At times I've thought about how crazy this idea was, thinking I would make it through in a country whose language is composed of six different tones. So depending on which tone is used "ma" can mean ghost, mother, which, tomb, horse, or rice seedling. 

I'm cheating. I'm expanding on other people's words, chewing them up to be inspired and create my own.  Let's do one more from Tuesdays with Morrie
"So many people walk around with a meaningless life. They seem half-asleep, even when they’re busy doing things they think are important. This is because they’re chasing the wrong things. The way you get meaning into your life is to devote yourself to loving others, devote yourself to your community around you, and devote yourself to creating something that gives you purpose and meaning."

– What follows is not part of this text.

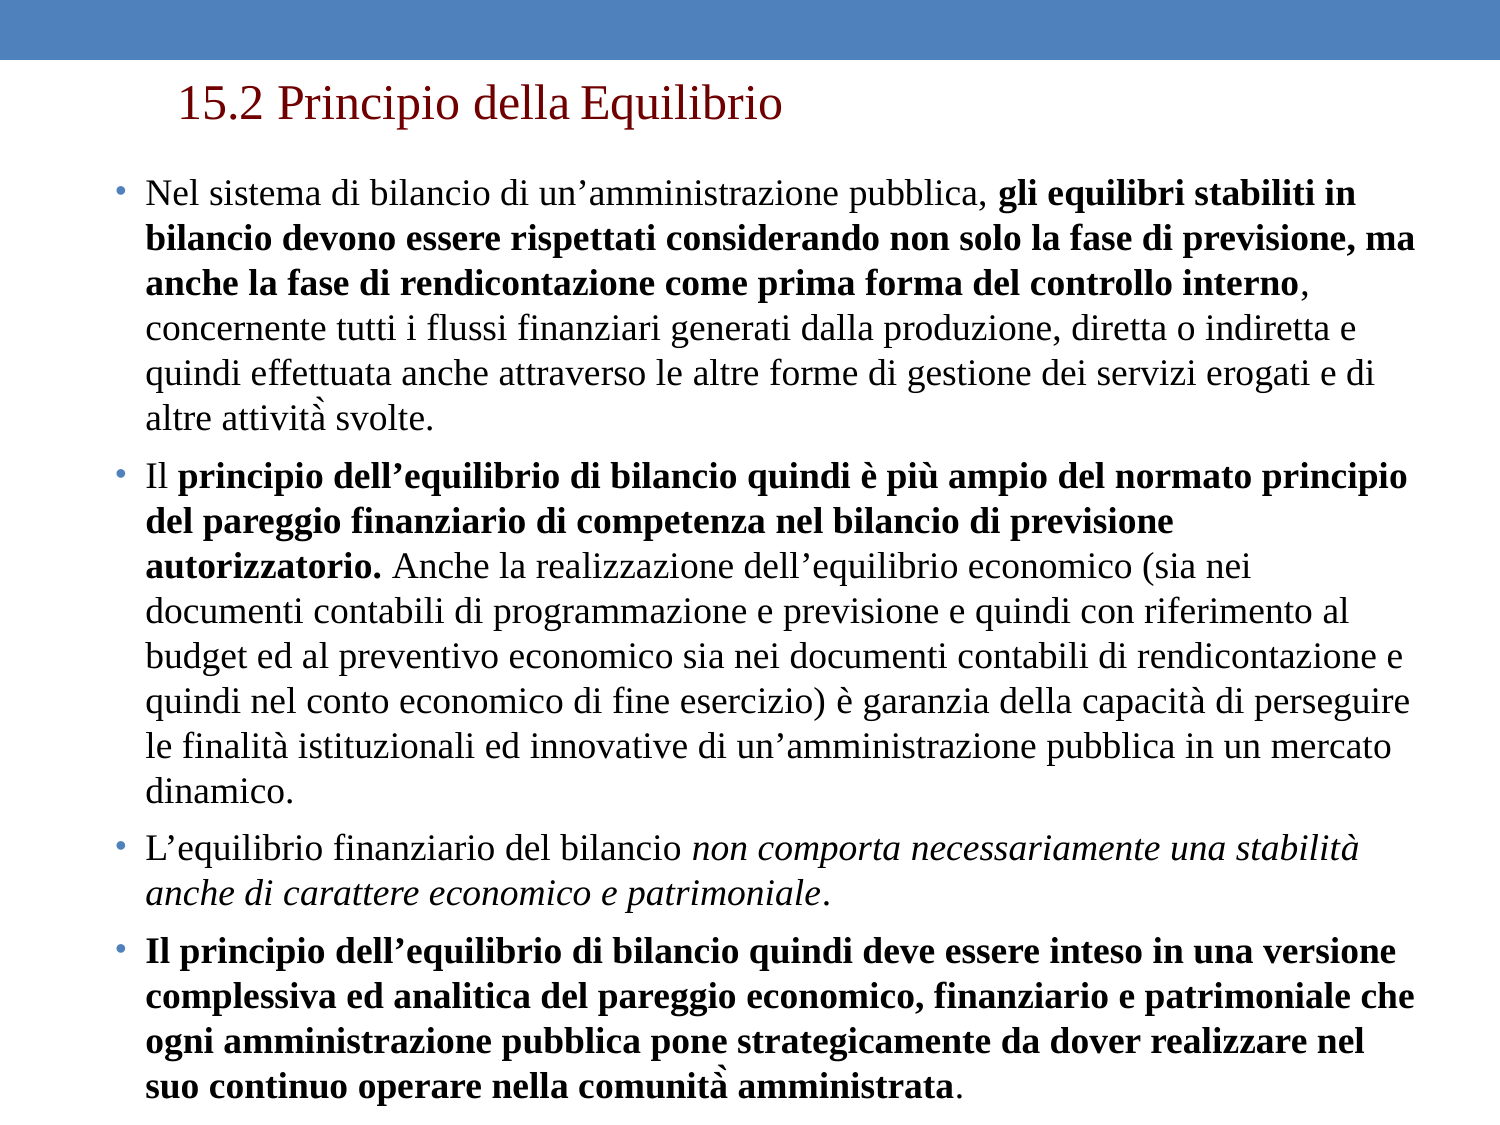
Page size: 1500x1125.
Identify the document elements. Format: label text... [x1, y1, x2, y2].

text_box 15.2 Principio della Equilibrio [162, 62, 1308, 258]
list Nel sistema di bilancio di un’amministrazione pubblica, gli equilibri stabiliti in bilancio devono essere rispettati considerando non solo la fase di previsione, ma anche la fase di rendicontazione come prima forma del controllo interno, concernente tutti i flussi finanziari generati dalla produzione, diretta o indiretta e quindi effettuata anche attraverso le altre forme di gestione dei servizi erogati e di altre attività̀ svolte. Il principio dell’equilibrio di bilancio quindi è più ampio del normato principio del pareggio finanziario di competenza nel bilancio di previsione autorizzatorio. Anche la realizzazione dell’equilibrio economico (sia nei documenti contabili di programmazione e previsione e quindi con riferimento al budget ed al preventivo economico sia nei documenti contabili di rendicontazione e quindi nel conto economico di fine esercizio) è garanzia della capacità di perseguire le finalità istituzionali ed innovative di un’amministrazione pubblica in un mercato dinamico. L’equilibrio finanziario del bilancio non comporta necessariamente una stabilità anche di carattere economico e patrimoniale. Il principio dell’equilibrio di bilancio quindi deve essere inteso in una versione complessiva ed analitica del pareggio economico, finanziario e patrimoniale che ogni amministrazione pubblica pone strategicamente da dover realizzare nel suo continuo operare nella comunità̀ amministrata. [100, 160, 1436, 705]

Here's my dilemma. I feel like I live a life full of meaning and I am happy doing the things I do. The problem is I have let my academic career rot. It's bad. This is a conversation I have had with several people, Pedro comes to mind, mostly because we find ourselves in the same shithole constantly when it comes to juggling good/fun/productive/meaningful work and academic work. Some advice he shared, imparted to him by N. Tuchman, was that Loyola does a great job of sparking a passion or curiosity in our community and makes it easy for us to be involved. At the same time we have to focus on our studies and in an attempt to get both done well end up doing a shitty job at both.  

Last night I lost all my contacts on my phone while I was playing around with it. My uncle gave it to me, it's a fancy touch phone and at first sight I knew it was bad news. It feels great though, to start with a blank slate..at first I was freaking out. But as I told the kid the other day "you have my number, if you want to call me then go ahead." Yet this still did not prevent me from creating another of those ridiculous fb groups entitled "I lost my phone contacts." There are lots of people out there I love and would want to stay in touch with even if they don't want to call me, having their number and that option is always a great thing. 

Although, from May 10-August 10 I will be free of my cellphone. No more text messages, voice mail, phone calls interrupting good times. You will not be able to call me asking me of my whereabouts. Ah. Can you imagine it? I am absolutely tickled.